[Task requirements] An exact copy of the data is required; the images should not appear in it.

*** Block opens ***

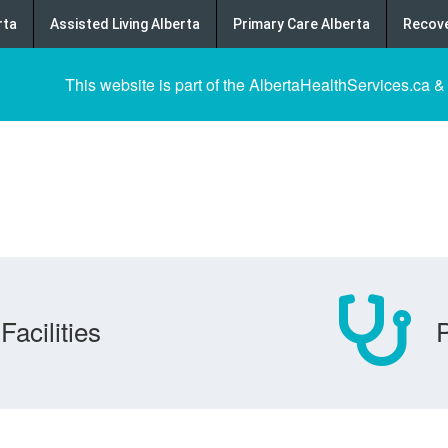
rta
Assisted Living Alberta
Primary Care Alberta
Recove
This website is part of the AlbertaHealthServices.ca &
Facilities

*** Block closes ***

[Exercise result]
rta
Assisted Living Alberta
Primary Care Alberta
Recove
This website is part of the AlbertaHealthServices.ca &
Facilities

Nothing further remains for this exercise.